Jeffress, along with Rogers, Loup, Casey Janssen, Sergio Santos, Darren Oliver, Steve Delabar and Brett Cecil, will form an eight-man bullpen, the existence of which is generally an abomination. It’s not unreasonable for the Blue Jays to start this way, though, because it’s only for a short time (until Brett Lawrie is ready to come off the disabled list, maybe as soon as the end of next week) and because it increases the odds that the Jays will be able to keep both Cecil and Jeffress in the fold.

It’s all about asset management. If the Blue Jays had opened with seven in the ‘pen, one of Cecil and Jeffress would have had to have been exposed to waivers, because each of them is out of options. There’s not a question in my mind that the Houston Astros, first on the list, would have been happy to claim either one of them — especially since they’ve spent the winter gathering up as many one-time top prospects as they’ve been able to pack onto a roster.

Trying to pass Cecil or Jeffress through waivers when Lawrie is ready to go will be an easier chore, since any team that wants to put in a claim would have to move someone off its already-established major-league roster in order to do so. And of course, someone else could get hurt between now and then, too.

During the game, another spot opened on the Blue Jays’ 40-man roster when Guillermo Moscoso, who was lit up like the proverbial Christmas tree in each of his two outings since being claimed from the Royals, was claimed again on waivers — the Cubs pilfered him.
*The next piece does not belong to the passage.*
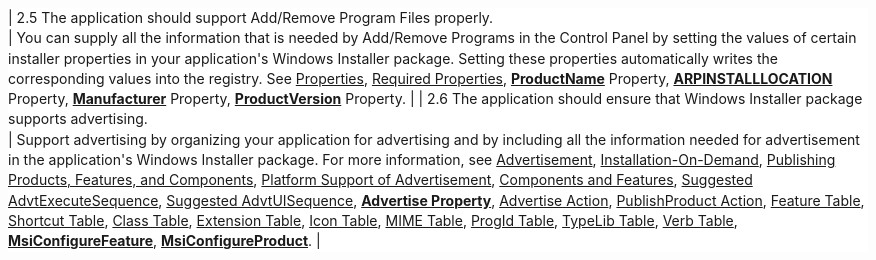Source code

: | 2.5 The application should support Add/Remove Program Files properly.<br/>                                                                                            | You can supply all the information that is needed by Add/Remove Programs in the Control Panel by setting the values of certain installer properties in your application's Windows Installer package. Setting these properties automatically writes the corresponding values into the registry. See [Properties](properties.md), [Required Properties](required-properties.md), [**ProductName**](productname.md) Property, [**ARPINSTALLLOCATION**](arpinstalllocation.md) Property, [**Manufacturer**](manufacturer.md) Property, [**ProductVersion**](productversion.md) Property.                                                                                                                                                                                                                                                                                                                                                                                                                                                                                                                                                                                                                                                                                                                                                                                                                                                                                                                                                                                                                                                                                                                                                                                                                                                                                                                                                  |
| 2.6 The application should ensure that Windows Installer package supports advertising.<br/>                                                                           | Support advertising by organizing your application for advertising and by including all the information needed for advertisement in the application's Windows Installer package. For more information, see [Advertisement](advertisement.md), [Installation-On-Demand](installation-on-demand.md), [Publishing Products, Features, and Components](publishing-products-features-and-components.md), [Platform Support of Advertisement](platform-support-of-advertisement.md), [Components and Features](components-and-features.md), [Suggested AdvtExecuteSequence](suggested-advtexecutesequence.md), [Suggested AdvtUISequence](suggested-advtuisequence.md), [**Advertise Property**](advertise.md), [Advertise Action](advertise-action.md), [PublishProduct Action](publishproduct-action.md), [Feature Table](feature-table.md), [Shortcut Table](shortcut-table.md), [Class Table](class-table.md), [Extension Table](extension-table.md), [Icon Table](icon-table.md), [MIME Table](mime-table.md), [ProgId Table](progid-table.md), [TypeLib Table](typelib-table.md), [Verb Table](verb-table.md), [**MsiConfigureFeature**](/windows/desktop/api/Msi/nf-msi-msiconfigurefeaturea), [**MsiConfigureProduct**](/windows/desktop/api/Msi/nf-msi-msiconfigureproducta).                                                                                                                                                                                                                                                                                                                                                                                                                                                                                                                                                                                                                                                                                                   |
After the game, the Blue Jays announced that Happ had agreed to a two-year contract with an option for 2015. The lefty will receive the same $3.7-million salary that he was set to earn this season anyway, and has sold his final year of arbitration eligibility for $5.2 million. The Blue Jays hold a club option for what would have been his first free-agent season at $6.7 million, with a $200,000 buyout.

Happ, who is the beneficiary of Ricky Romero’s surprise demotion to Dunedin, has his financial future secured whether or not he spends most of the season in the major leagues and will speak to the media about his new deal on Thursday morning, before the Blue Jays play their Grapefruit League finale, in Clearwater against the Phillies.

Edwin Encarnacion is expected to make his first appearance since injuring his index finger in his final at-bat of the World Baseball Classic. Brandon Morrow will start the game, most likely against the one and only Harry Leroy Halladay. Dirk Hayhurst and I, in our final broadcast of the spring, will have the call for you starting at 1:00 p.m. ET on www.sportsnet590.ca.